With today’s culture of low-nutrient, quick-fix snacks and meals, teaching kids about food and nutrition is incredibly important. A great place to start is in the kitchen. Children who help prepare meals and snacks can improve their palette, develop better coordination, learn basic math skills, and strengthen the bond between parent and child.
Allowing a child to help cook often sparks their interest in eating a variety of foods, something children are notoriously bad at. Naturally, caution is of utmost importance. Start out with small, safe tasks and advance as you determine your child’s skill level. Keep in mind to be patient. Undoubtedly, the cooking and cleanup process will take a bit longer than usual, but the extra time spent with your child and the skills they will develop will be well worth the time commitment.
Teach your child the importance of safety and cleanliness; involve them in the preparation by having them help wipe down the counter and get out utensils. After prepping the cooking area, your child can help wash fruits and vegetables. Depending on your child’s age, it may be safe to let them use a plastic, serrated lettuce knife or butter knife to help slice mushrooms, spinach, lettuce, etc. A ‘Y’ peeler is also recommended for helping peel items. Explain the steps as you go along, detailing why you add certain spices or foods to the dish.
Other ways to involve your child in the cooking process are cracking eggs, mashing, breaking or tearing items (like dry noodles or green beans), pouring, mixing, and grating. Every child’s development is on a different timeline, so start small and add tasks when it seems safe.
Simple meals like wraps, toast, salads and sandwiches are great for any age and allow for creativity and flavor exploration. With your guidance, your child can choose the ingredients and possibly assemble the foods themselves. Introduce them to new fruits and vegetables, vibrant colors and unique dishes. As your child gains skills give them more independence in the kitchen.
When your child becomes more familiar with food and their personal tastes, allow them to help plan meals. Eventually, the goal is to have your child making their own meals, thus taking control of their own nutrition. The earlier children learn about eating healthy and how to prepare their own meals, the more those guidelines will stick with them as they venture out on their own in the future.
Here are a couple of recipes your children can help make:
Makes 2 servings • Prep time: 8 minutes
- 2 slices whole-grain toast
- 1 ripe avocado
- Toast bread slices.
- While toasting bread, halve avocado and remove the seed. Scrape out avocado and mash with a pinch of salt and pepper.
- Spread avocado mixture onto toasted bread.
Mini Tortilla Pizzas
Makes 2 servings • Prep time: 15 minutes
- 4 corn tortillas
- 3 T. olive oil
- Diced vegetables
- ½ cup pizza sauce
- Shredded cheese
- Meat of choice, optional
- Preheat the oven to 350°F. Once heated, place corn tortillas directly on the oven rack until crisp (about 5 minutes).
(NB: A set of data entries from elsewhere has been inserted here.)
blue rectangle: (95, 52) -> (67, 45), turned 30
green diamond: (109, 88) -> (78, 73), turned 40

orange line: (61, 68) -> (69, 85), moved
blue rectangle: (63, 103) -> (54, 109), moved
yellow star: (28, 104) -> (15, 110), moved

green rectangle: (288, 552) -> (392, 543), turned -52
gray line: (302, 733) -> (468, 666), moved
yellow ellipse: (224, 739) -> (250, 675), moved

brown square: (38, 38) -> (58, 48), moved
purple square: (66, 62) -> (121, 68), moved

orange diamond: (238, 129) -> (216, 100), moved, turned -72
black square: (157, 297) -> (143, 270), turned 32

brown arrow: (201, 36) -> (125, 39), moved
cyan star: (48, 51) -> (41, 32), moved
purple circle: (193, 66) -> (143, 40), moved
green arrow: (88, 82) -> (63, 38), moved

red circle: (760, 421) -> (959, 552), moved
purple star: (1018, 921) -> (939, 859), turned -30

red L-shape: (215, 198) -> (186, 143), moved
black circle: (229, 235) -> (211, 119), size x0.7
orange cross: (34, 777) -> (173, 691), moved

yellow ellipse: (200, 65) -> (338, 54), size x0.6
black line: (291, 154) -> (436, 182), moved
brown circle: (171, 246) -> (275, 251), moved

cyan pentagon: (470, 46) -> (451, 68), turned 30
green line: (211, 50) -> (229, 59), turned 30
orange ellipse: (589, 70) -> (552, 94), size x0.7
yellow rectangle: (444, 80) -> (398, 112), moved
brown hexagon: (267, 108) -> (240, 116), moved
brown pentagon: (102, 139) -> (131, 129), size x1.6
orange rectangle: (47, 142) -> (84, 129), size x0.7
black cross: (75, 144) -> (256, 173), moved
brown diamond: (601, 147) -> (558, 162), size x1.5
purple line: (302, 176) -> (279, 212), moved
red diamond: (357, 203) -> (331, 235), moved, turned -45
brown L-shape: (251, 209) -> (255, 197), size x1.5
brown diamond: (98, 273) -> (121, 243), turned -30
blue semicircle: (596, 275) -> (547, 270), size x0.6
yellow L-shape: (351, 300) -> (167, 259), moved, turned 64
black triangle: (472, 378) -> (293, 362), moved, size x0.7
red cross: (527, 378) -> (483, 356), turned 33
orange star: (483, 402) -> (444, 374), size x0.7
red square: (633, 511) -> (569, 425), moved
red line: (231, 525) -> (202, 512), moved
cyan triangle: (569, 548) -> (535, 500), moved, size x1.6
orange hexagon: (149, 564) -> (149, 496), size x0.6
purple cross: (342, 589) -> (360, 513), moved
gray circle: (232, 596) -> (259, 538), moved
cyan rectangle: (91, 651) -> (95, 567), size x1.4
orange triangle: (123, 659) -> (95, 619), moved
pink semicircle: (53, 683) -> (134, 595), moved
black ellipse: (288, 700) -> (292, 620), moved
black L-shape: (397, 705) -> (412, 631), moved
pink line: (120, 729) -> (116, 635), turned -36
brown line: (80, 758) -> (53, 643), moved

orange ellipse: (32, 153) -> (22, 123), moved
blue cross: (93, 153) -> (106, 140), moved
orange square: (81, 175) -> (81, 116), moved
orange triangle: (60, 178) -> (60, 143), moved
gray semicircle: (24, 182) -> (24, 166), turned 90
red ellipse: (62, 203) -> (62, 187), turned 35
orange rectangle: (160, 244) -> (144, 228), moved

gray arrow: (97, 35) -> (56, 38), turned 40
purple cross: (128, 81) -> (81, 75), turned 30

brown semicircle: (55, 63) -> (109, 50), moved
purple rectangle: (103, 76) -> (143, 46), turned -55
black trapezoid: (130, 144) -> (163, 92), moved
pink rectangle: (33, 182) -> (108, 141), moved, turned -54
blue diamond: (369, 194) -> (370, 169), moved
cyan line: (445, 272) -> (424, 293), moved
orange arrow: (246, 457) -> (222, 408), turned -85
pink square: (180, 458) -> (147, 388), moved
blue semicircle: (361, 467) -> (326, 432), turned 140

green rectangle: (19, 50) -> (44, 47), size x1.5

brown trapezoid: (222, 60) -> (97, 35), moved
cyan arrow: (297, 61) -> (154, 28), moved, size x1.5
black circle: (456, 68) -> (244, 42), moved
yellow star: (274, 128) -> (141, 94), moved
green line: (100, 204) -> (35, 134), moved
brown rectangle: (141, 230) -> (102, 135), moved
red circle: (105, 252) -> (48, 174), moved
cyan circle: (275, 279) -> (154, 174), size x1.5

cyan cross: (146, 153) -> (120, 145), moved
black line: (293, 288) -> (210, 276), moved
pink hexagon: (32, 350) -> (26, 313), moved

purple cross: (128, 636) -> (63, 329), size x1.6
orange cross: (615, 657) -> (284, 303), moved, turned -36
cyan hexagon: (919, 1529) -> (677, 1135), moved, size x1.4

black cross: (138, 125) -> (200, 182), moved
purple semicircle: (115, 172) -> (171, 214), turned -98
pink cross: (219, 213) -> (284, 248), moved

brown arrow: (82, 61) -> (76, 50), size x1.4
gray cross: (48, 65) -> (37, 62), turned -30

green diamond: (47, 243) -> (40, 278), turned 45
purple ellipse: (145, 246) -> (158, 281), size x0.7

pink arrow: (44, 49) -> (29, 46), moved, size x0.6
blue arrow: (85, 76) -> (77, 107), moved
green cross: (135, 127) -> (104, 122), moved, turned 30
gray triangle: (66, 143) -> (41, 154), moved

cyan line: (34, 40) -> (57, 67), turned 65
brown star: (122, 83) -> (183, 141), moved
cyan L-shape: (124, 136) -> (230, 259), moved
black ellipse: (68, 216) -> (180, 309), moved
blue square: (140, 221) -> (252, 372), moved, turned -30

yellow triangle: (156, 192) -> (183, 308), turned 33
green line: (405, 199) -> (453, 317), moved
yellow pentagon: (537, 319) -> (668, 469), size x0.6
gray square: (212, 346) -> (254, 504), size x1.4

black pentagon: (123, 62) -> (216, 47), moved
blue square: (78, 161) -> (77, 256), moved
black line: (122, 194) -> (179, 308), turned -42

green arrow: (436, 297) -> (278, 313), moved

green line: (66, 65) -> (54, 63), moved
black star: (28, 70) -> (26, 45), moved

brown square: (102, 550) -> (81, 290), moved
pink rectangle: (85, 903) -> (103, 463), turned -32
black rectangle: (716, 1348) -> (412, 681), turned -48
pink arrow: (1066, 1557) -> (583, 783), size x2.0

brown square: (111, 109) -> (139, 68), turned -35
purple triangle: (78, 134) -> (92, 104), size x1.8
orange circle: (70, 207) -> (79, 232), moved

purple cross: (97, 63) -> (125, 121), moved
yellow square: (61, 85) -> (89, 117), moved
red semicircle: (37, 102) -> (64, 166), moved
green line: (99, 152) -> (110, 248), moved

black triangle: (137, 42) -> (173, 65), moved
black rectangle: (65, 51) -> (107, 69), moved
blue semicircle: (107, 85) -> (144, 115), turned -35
When crisping tortillas, watch them closely at the end as they burn quickly.
- Dice vegetables fairly small so they are easily distributed on the mini pizza. In a skillet, heat olive oil and sauté vegetables until cooked through.
- Spread desired amount of pizza sauce on crisped tortillas, then layer on pizza toppings. Place mini pizzas back in oven until cheese is melted (about 5 minutes).
- Allow pizzas to cool before eating.